Hux rolled his eyes. “Then re-program yourself. I'm not done here.” 

“I am programmed to switch off after ensuring the child is in your care.” 

“Well, she's not. I told you, I'm not done...” 

The droid ignored him. With a beep, opaque screens descended in front of its wide, unblinking eyes. Hux sighed and got up. Ignoring Rey, who gurgled in his direction, Hux popped the back panel off the droid and pressed the manual reset button. It buzzed defiantly. Sighing, Hux reached back further, his fingers hunting for the override switch. Instead, he found a small piece of flimsi. Pulling it out, Hux read: _It's password protected. It'll come back online fifteen minutes before the start of your next shift._ Hux cursed. For all his reliance on the mystic properties of the Force, Ren had an equally solid grasp of engineering, particularly when he could use it to annoy. _Spend time with your daughter._ Hux crumpled the flimsi and looked at the baby. She gave a toothless smile and threw up. 
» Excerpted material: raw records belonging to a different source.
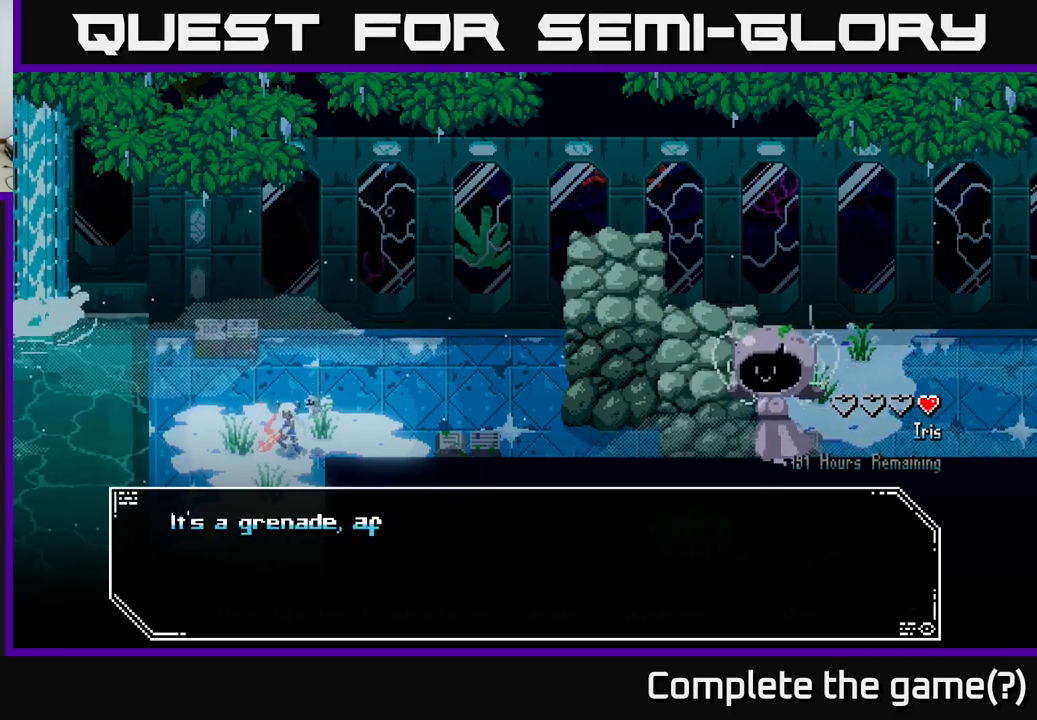
{"buttons": [], "left_stick": "center", "right_stick": "center", "events": []}
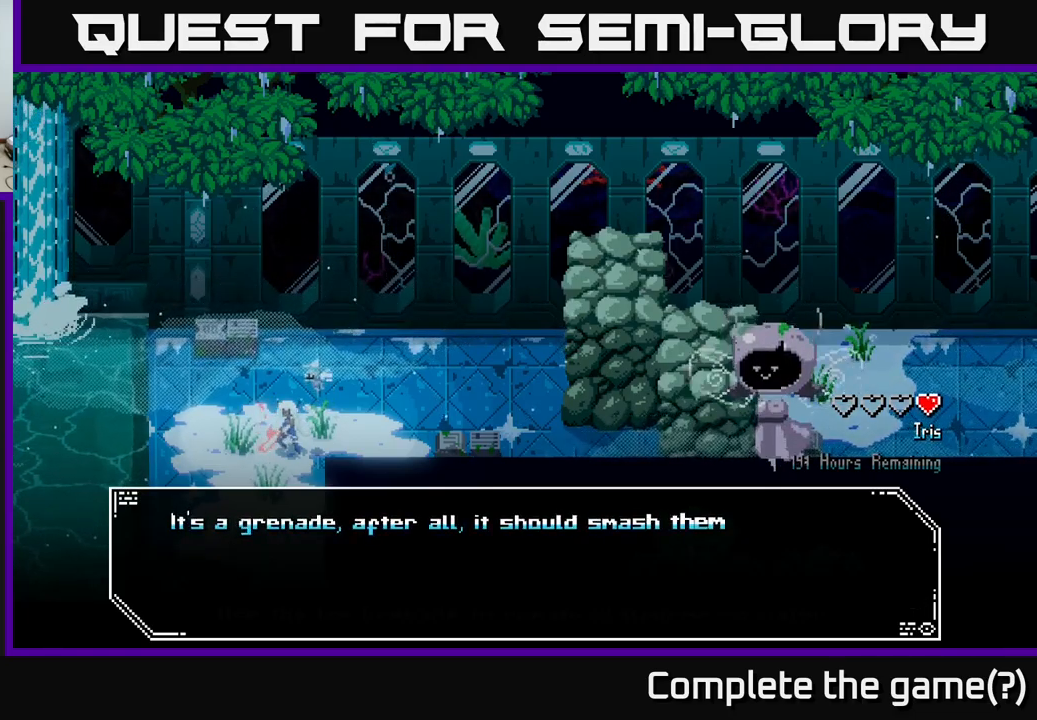
{"buttons": [], "left_stick": "center", "right_stick": "center", "events": []}
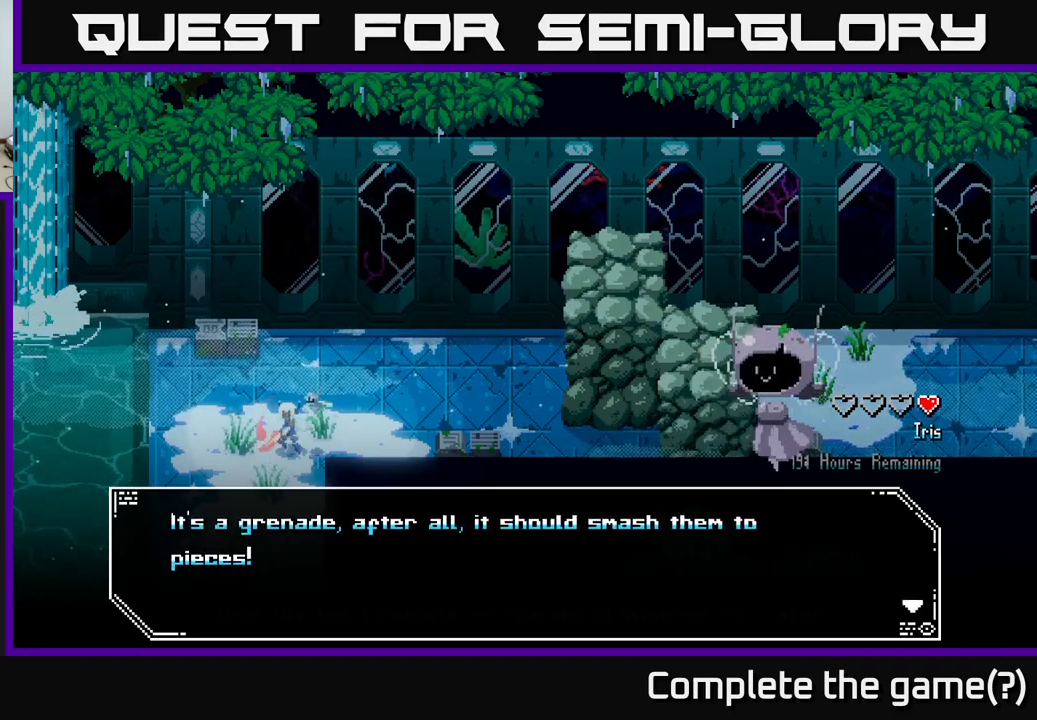
{"buttons": [], "left_stick": "right", "right_stick": "center", "events": [[134, "A", "down"], [317, "A", "up"], [400, "left_stick", "right"]]}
The civilian population of Starkiller Base included a small group of officers' spouses and an even smaller group of officers' children. That didn't mean Hux wanted to be seen parading through the base pushing a baby in front of him. He stuck to the back corridors, so it took nearly twice as long as usual to get to his quarters. Before Hux even had the chance to park the pushchair, Rey was making little mewling noises, something Hux associated more with a felinx than a human child. 

“What is it?” He asked, then realized how silly a question it was. That didn't keep him from continuing to speak aloud, as if she could understand him. As if she could reply. “Are you tired? What time do you normally go to bed?” When Hux got home, she was almost always asleep, either in her cot or, more usually, atop Ren's chest on the sofa. Rey began to cry harder. 

Hux frowned. “I'm sorry, I simply don't know how I can be of assistance.” 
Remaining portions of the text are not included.